COMPITO ASSEGNATO 1 -> Traduci in inglese questa frase della newsletter di Globus et Locus: «È in tale occasione che ci è stato segnalato il libro “Il nuovo nomos della terra” di Sergio Ortino, che desideriamo condividere con voi nella recensione del mese.»
COMPITO ASSEGNATO 2 -> Prosegui la newsletter di Globus et Locus a partire dalla sua ultima frase.

TESTO ->
Globus et Locus newsletter n. 2 2009

In questo numero...

Febbraio è stato un mese intenso per l’Associazione Globus et Locus che ha visto alcuni avvenimenti emergere per il loro interesse all’interno della nostra attività. Innanzitutto segnaliamo una ripresa della riflessione su nuovo regionalismo e beni pubblici che, stimolata dal recente incontro con l’Accademia Europea di Bolzano, ha delineato la prospettiva di un lavoro congiunto. È in tale occasione che ci è stato segnalato il libro “Il nuovo nomos della terra” di Sergio Ortino, che desideriamo condividere con voi nella recensione del mese. Altro momento significativo è stata la presentazione, ospitata dalla Città di Lugano, del libro “Italici” in cui il filosofo Franco Zambelloni, nell’intervento che di seguito vi proponiamo, coglie lo spirito dell’italicità calandolo nella realtà ticinese e allo stesso tempo elevandolo a riflessione sulle identità plurime nel mondo contemporaneo. Sempre nell’ambito dell’approfondimento dell’identità italica nella società glocal abbiamo avuto l’opportunità di intervistare Maurizio Naldini, giornalista e a lungo corrispondente del quotidiano “La Nazione” in occasione del centocinquantesimo anniversario dello storico giornale. Infine vi segnaliamo l’articolo di Limes a firma di Matteo Bolocan Goldstein in cui si cita il lavoro di Globus et Locus su Milano città glocale e una riflessione sviluppata da Paolo Calzini a partire dalla conferenza sulla società del rischio tenuta dal sociologo Ulrich Beck presso l’Università degli Studi di Milano nel mese di febbraio.

Buona lettura!

(Record contenuti in un insieme di dati)
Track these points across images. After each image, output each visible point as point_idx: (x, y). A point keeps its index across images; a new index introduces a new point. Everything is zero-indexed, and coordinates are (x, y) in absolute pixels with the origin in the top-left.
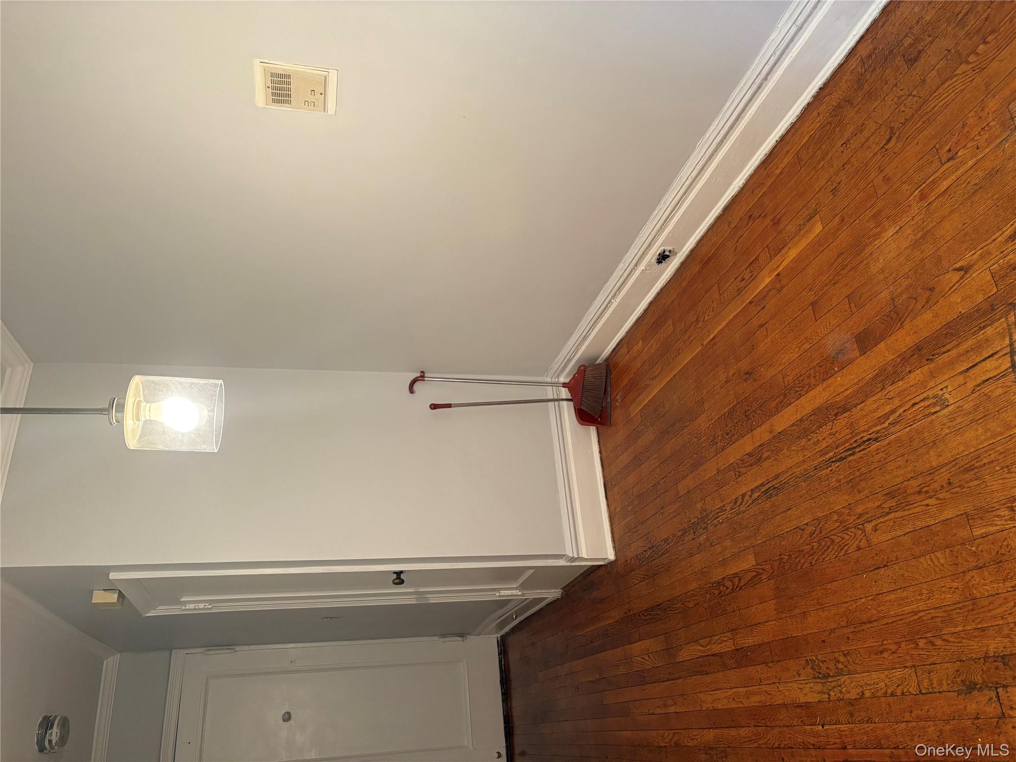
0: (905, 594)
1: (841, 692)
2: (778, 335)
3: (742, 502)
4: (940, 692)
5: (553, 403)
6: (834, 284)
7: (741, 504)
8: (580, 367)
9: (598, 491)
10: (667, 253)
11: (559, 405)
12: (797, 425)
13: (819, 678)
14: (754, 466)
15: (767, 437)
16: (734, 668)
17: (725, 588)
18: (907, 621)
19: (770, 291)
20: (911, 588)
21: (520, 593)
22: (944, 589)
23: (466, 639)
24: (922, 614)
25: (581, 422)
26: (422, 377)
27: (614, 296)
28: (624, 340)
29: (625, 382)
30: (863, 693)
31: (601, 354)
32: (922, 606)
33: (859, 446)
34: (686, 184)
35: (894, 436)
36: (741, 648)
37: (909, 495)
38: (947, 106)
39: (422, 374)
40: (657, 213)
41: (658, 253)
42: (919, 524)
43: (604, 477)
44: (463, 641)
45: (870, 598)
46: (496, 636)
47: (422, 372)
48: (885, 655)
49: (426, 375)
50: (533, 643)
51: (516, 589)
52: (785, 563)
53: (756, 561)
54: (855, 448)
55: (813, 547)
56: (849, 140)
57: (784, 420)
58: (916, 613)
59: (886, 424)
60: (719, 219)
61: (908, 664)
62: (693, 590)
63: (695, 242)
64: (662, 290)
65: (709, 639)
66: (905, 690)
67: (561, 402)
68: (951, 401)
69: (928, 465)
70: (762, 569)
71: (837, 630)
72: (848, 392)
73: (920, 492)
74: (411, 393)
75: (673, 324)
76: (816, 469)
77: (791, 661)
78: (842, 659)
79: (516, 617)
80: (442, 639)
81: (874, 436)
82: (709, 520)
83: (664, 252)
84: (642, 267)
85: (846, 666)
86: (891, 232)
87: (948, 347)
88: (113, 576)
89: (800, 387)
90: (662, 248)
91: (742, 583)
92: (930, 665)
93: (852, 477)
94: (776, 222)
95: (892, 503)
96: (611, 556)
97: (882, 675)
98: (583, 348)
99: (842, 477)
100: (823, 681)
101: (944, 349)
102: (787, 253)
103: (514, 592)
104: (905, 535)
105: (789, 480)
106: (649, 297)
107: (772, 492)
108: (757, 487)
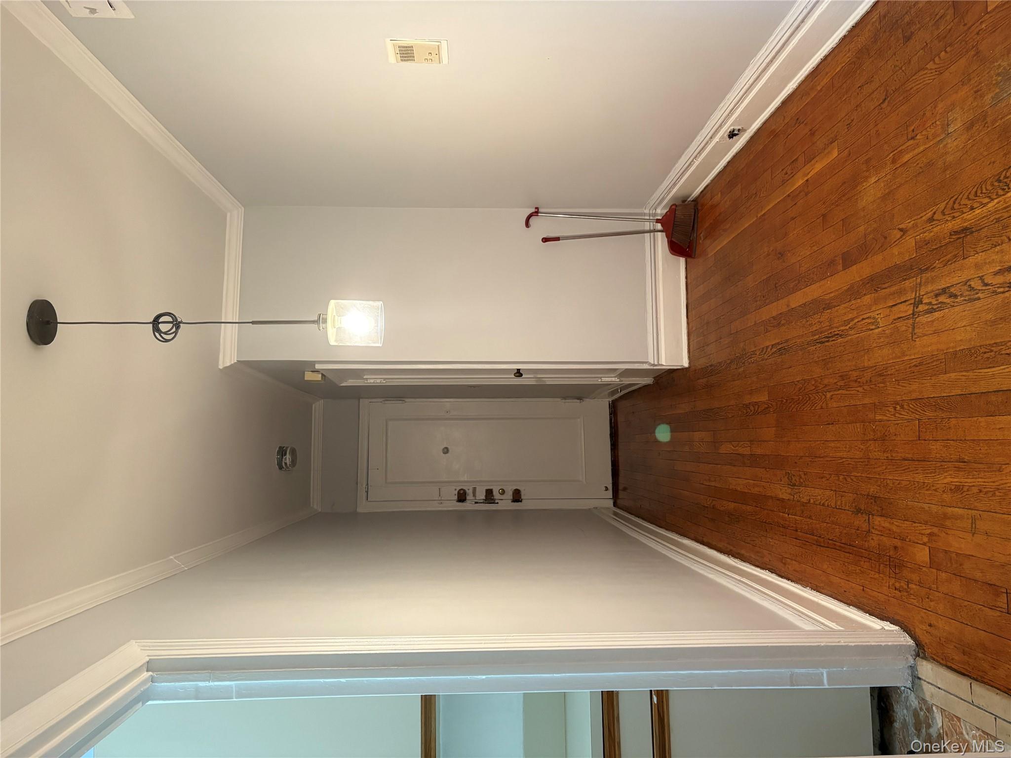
0: (838, 445)
1: (800, 497)
2: (801, 231)
3: (766, 352)
4: (844, 510)
5: (649, 234)
6: (837, 205)
7: (765, 354)
8: (671, 206)
9: (681, 309)
10: (736, 132)
11: (654, 235)
12: (803, 307)
13: (790, 485)
14: (776, 328)
15: (785, 309)
16: (749, 467)
17: (750, 411)
18: (837, 462)
19: (800, 192)
20: (842, 442)
21: (618, 380)
22: (856, 447)
23: (583, 401)
24: (844, 460)
25: (672, 252)
26: (536, 213)
27: (695, 157)
28: (709, 187)
29: (707, 225)
30: (810, 501)
31: (691, 195)
32: (845, 454)
33: (832, 337)
34: (744, 88)
35: (850, 337)
36: (754, 454)
37: (851, 381)
38: (918, 92)
39: (536, 210)
40: (724, 105)
41: (729, 131)
42: (853, 402)
43: (687, 299)
44: (581, 402)
45: (822, 442)
46: (608, 400)
47: (536, 208)
48: (824, 480)
49: (540, 210)
50: (633, 412)
51: (615, 377)
52: (784, 404)
53: (768, 397)
54: (830, 337)
55: (799, 398)
56: (863, 86)
57: (797, 300)
58: (842, 458)
59: (847, 327)
60: (778, 109)
61: (833, 489)
62: (732, 406)
63: (761, 123)
64: (737, 154)
65: (737, 443)
66: (829, 504)
67: (656, 233)
68: (881, 325)
69: (862, 365)
70: (771, 404)
71: (803, 457)
72: (832, 295)
73: (856, 381)
74: (526, 227)
75: (741, 189)
76: (808, 344)
77: (778, 470)
78: (803, 476)
79: (620, 391)
80: (563, 401)
81: (840, 333)
82: (746, 358)
83: (734, 130)
84: (717, 139)
85: (804, 482)
86: (873, 180)
87: (886, 285)
88: (318, 367)
89: (808, 279)
90: (732, 128)
91: (759, 410)
92: (843, 492)
93: (825, 358)
94: (813, 134)
95: (842, 383)
96: (685, 363)
97: (820, 492)
98: (675, 190)
99: (820, 355)
100: (792, 487)
101: (884, 286)
102: (814, 165)
103: (613, 379)
104: (845, 406)
105: (793, 346)
106: (728, 157)
107: (783, 351)
108: (775, 344)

RISPOSTA SCRITTA 1 -> It was on that occasion that the book “Il nuovo nomos della terra” by Sergio Ortino was brought to our attention, and we wish to share it with you in this month's review.

RISPOSTA SCRITTA 2 ->
I porcospini di Schopenhauer e l'Italicità

Le riflessioni del filosofo Franco Zambelloni ispirate dalla lettura del libro "Italici. Il possibile futuro di una community globale" ed espresse nel suo intervento alla presentazione del libro a Lugano, il 3 febbraio 2009.

Fa sempre piacere tenere a battesimo un libro intelligente e questo libro lo è. Stavolta il piacere è anche maggiore perché io sono e mi sento un italico, o meglio, un italiano italico. Sono un lombardo che tanti anni fa, nel 1974, ha lasciato l’Italia, è venuto a vivere nel Ticino e qui ha scoperto di vivere all’estero e di sentirsi a casa.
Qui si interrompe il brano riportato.